Text excerpt
=======

Sentiment Analysis and Metric Incorporation (Group Simplicity)

By Group "Simplicity," written by Puri Dev Lalit (Dev)

Author Introduction

I am Dev, a Year 2 student majoring in Quantitative Finance at HKU, and I am in charge of two parts, namely (1) Analyzing post sentiment and (2) Updating it according to the overall popularity of the post.

Initial Thoughts

I was aware of the fact that there are several Python libraries for Sentiment Analysis, such as pre-built ones like TextBlob and VADER, or trainable ones like keras. I took a look at my dataset and thought a bit about the nature of the text I was trying to analyze - Reddit posts. They would most likely be full of colloquialisms, acronyms and even emojis. It would be out of my area of competence, and take an enormous amount of time if I were to train my own text analyzer, so I was down to two options: TextBlob or VADER. After some research on the pros and cons of both, I found out that TextBlob was more suitable for formal writing, while VADER works better on social media content, so I chose VADER.

Part I: Sentiment Analysis

Updating the VADER Dictionary

After a quick look through the VADER documentation, I realized that I could update the VADER sentiment dictionary to fit my needs. Since r/wallstreetbets is the birthplace of many new and original phrases, I would have to not only find an exhaustive list of these terms, but also assign a non-arbitrary sentiment score to them. Though after a couple of minutes of web surfing, my work was cut short for me. Apparently, there had been others who were also interested in analyzing this subreddit's sentiment, and had already created the dictionary with a long list of terms (1, 2, 3). I took inspiration from the three sources and created my own dictionary which is shown below.

=======

Problems to work on
(a) Name every Python library for sentiment analysis that the sentiment analysis write-up mentions.
(b) Reproduce verbatim the stretch of the sentiment analysis write-up from "Initial Thoughts" through "I chose VADER.".
(c) Per the sentiment analysis write-up, why was VADER picked over TextBlob?

=======

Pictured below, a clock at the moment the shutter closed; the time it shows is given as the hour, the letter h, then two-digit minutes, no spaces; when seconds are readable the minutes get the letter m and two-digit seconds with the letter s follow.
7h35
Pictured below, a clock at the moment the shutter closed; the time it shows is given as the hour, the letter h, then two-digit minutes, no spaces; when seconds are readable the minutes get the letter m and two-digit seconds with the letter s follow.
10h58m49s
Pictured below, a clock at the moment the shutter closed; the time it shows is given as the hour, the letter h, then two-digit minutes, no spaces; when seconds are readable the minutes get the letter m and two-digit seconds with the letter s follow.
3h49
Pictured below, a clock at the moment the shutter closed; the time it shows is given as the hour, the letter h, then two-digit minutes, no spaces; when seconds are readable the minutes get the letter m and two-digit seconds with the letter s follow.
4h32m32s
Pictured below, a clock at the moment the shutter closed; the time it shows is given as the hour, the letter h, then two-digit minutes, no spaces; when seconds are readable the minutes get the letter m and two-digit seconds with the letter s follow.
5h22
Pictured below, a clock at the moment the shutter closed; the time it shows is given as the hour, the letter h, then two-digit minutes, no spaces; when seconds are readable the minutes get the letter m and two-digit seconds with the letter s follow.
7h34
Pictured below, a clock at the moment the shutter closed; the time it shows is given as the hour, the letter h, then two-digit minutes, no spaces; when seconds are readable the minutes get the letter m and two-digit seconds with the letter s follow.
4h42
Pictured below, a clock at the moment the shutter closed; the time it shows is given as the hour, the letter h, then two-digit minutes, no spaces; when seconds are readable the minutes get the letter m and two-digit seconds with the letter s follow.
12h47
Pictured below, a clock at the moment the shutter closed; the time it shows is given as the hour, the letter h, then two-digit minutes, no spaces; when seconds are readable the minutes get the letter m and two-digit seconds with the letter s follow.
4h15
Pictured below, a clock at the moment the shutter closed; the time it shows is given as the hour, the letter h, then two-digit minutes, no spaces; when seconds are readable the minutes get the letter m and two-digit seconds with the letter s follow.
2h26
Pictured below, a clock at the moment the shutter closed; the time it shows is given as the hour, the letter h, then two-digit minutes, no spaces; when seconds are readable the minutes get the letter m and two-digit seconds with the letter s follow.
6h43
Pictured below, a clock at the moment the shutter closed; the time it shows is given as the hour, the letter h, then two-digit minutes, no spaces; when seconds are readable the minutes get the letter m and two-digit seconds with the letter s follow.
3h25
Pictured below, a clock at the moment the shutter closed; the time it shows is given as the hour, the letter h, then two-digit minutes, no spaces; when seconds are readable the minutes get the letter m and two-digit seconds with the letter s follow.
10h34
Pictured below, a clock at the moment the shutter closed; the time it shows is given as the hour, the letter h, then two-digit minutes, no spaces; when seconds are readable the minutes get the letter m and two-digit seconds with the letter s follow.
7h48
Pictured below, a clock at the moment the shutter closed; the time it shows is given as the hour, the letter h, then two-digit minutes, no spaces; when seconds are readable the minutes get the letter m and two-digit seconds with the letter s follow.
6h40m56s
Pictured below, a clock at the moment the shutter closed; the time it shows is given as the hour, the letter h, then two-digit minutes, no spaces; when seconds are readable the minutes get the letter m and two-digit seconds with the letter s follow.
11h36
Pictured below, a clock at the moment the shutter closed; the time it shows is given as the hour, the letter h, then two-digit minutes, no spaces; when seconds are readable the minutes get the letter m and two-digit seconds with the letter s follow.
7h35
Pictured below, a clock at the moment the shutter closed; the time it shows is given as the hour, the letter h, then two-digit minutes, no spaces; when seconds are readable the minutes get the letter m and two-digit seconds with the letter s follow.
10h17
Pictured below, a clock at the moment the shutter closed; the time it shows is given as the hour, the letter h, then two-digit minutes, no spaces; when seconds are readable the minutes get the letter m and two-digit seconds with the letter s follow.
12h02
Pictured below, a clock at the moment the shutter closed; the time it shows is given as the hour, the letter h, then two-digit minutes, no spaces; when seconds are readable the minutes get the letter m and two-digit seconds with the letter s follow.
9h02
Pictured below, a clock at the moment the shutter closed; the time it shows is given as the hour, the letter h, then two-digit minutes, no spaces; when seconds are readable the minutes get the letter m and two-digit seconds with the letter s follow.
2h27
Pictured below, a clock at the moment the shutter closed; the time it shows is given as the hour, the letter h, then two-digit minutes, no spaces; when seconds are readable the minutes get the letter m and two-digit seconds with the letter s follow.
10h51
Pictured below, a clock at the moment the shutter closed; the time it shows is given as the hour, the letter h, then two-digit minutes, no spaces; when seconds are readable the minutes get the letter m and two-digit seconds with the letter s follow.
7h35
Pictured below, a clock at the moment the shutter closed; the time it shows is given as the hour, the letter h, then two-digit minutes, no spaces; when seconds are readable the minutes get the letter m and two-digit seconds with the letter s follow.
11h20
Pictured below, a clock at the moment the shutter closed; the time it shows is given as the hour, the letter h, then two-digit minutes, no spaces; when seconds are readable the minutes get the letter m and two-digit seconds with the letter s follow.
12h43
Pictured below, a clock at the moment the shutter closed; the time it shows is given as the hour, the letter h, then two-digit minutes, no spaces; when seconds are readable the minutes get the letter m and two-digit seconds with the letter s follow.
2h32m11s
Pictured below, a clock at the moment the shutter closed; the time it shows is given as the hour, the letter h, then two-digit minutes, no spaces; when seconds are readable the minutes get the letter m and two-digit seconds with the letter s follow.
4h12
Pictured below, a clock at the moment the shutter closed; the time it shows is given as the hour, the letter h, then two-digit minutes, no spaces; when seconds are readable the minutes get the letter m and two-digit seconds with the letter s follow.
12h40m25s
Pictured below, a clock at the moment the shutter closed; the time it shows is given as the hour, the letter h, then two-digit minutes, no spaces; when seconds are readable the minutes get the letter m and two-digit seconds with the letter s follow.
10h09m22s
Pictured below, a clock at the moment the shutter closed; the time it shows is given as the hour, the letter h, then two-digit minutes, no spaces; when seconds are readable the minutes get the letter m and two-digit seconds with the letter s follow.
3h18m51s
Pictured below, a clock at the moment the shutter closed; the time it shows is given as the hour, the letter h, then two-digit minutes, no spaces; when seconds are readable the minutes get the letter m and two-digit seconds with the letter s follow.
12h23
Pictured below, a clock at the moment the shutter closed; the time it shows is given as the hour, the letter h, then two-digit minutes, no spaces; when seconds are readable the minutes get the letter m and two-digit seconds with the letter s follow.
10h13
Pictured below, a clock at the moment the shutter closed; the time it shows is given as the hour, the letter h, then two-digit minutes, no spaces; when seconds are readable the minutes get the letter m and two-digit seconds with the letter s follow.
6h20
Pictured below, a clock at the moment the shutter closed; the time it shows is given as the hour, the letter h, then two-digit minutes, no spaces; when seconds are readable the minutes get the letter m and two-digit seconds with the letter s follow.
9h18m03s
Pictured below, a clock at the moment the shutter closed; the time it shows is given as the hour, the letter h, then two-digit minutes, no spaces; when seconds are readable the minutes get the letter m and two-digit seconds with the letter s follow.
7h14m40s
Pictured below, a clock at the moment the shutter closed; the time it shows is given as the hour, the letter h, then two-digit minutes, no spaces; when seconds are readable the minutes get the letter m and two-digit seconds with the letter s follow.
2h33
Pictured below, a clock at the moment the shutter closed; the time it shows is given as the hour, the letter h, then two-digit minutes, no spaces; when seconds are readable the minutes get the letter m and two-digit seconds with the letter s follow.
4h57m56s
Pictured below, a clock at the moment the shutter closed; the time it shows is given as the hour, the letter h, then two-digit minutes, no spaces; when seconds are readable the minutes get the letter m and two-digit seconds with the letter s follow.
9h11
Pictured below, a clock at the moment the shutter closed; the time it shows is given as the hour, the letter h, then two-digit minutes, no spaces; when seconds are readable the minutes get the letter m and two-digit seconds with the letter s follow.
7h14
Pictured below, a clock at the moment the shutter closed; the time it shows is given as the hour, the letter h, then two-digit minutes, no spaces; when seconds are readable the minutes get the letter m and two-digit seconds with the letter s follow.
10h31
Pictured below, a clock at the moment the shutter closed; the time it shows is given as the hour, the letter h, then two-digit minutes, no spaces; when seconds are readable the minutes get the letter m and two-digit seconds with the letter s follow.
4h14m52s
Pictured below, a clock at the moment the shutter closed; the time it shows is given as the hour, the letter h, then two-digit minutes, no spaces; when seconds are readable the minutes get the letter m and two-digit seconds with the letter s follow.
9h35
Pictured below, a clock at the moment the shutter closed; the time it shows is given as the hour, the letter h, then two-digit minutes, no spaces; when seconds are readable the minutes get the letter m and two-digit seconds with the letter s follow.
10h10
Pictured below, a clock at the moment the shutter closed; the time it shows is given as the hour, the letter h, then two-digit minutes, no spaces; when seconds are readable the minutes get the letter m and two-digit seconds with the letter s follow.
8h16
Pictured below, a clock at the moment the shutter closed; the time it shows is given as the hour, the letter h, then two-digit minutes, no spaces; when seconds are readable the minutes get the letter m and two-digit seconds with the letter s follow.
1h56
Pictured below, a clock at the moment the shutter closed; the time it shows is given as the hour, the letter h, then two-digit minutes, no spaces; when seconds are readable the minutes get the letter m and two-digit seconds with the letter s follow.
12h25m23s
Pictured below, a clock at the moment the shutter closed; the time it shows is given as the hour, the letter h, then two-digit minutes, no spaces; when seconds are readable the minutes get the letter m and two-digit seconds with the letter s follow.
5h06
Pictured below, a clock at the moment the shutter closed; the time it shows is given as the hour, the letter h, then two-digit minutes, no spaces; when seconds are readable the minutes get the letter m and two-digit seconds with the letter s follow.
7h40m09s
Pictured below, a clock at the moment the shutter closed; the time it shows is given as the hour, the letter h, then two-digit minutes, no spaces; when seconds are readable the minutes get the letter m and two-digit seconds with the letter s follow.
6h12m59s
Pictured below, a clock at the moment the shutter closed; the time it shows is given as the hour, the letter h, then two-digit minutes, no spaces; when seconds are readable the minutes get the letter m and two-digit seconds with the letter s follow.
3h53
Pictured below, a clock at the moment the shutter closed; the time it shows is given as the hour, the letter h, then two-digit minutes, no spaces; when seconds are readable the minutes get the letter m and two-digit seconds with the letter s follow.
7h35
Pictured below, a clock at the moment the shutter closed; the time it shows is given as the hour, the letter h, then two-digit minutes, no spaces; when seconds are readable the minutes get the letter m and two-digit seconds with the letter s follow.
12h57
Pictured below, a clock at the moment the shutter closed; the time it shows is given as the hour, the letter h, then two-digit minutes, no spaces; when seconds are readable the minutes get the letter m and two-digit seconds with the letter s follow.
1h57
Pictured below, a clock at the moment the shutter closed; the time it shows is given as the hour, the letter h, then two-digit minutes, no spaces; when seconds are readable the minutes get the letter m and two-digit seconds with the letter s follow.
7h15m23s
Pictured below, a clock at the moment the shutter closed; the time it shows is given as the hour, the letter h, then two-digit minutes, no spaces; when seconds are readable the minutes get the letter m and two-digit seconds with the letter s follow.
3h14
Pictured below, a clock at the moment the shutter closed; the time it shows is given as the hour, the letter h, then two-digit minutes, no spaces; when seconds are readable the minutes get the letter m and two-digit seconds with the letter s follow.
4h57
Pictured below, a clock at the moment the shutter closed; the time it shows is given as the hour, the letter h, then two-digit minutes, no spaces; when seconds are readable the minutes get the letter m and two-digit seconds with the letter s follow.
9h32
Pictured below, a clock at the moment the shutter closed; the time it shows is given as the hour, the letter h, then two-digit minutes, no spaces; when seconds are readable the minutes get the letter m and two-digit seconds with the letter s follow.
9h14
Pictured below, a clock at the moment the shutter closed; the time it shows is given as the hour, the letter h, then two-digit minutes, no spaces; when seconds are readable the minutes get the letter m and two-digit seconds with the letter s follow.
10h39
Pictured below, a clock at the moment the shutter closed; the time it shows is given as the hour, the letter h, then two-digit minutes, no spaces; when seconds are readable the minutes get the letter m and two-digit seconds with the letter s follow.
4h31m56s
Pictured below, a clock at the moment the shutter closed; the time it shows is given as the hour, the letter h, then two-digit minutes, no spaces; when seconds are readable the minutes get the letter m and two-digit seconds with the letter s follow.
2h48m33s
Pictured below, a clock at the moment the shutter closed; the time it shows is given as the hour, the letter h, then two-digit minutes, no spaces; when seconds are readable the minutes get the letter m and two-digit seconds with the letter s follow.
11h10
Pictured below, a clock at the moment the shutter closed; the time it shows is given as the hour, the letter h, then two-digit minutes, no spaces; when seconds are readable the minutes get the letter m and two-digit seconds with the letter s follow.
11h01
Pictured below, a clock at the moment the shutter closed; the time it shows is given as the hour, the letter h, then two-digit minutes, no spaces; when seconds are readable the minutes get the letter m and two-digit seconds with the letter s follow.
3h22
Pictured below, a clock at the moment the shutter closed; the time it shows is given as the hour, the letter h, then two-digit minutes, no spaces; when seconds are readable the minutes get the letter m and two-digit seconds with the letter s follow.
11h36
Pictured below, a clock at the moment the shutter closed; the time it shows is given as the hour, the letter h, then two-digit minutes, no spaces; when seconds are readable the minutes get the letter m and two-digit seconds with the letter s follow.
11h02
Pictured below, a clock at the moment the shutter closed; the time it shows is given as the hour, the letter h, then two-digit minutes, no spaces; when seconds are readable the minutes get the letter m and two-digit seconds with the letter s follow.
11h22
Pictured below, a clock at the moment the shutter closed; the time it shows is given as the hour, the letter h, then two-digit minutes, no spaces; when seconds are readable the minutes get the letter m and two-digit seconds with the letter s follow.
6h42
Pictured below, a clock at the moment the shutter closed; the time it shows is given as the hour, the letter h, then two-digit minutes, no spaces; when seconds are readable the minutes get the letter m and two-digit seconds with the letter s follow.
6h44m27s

=======

Final results
(a) TextBlob, VADER, keras

(b)
Initial Thoughts

I was aware of the fact that there are several Python libraries for Sentiment Analysis, such as pre-built ones like TextBlob and VADER, or trainable ones like keras. I took a look at my dataset and thought a bit about the nature of the text I was trying to analyze - Reddit posts. They would most likely be full of colloquialisms, acronyms and even emojis. It would be out of my area of competence, and take an enormous amount of time if I were to train my own text analyzer, so I was down to two options: TextBlob or VADER. After some research on the pros and cons of both, I found out that TextBlob was more suitable for formal writing, while VADER works better on social media content, so I chose VADER.

(c) The posts being analyzed were Reddit posts, likely full of colloquialisms, acronyms and emojis. Research showed that TextBlob was more suitable for formal writing, while VADER works better on social media content.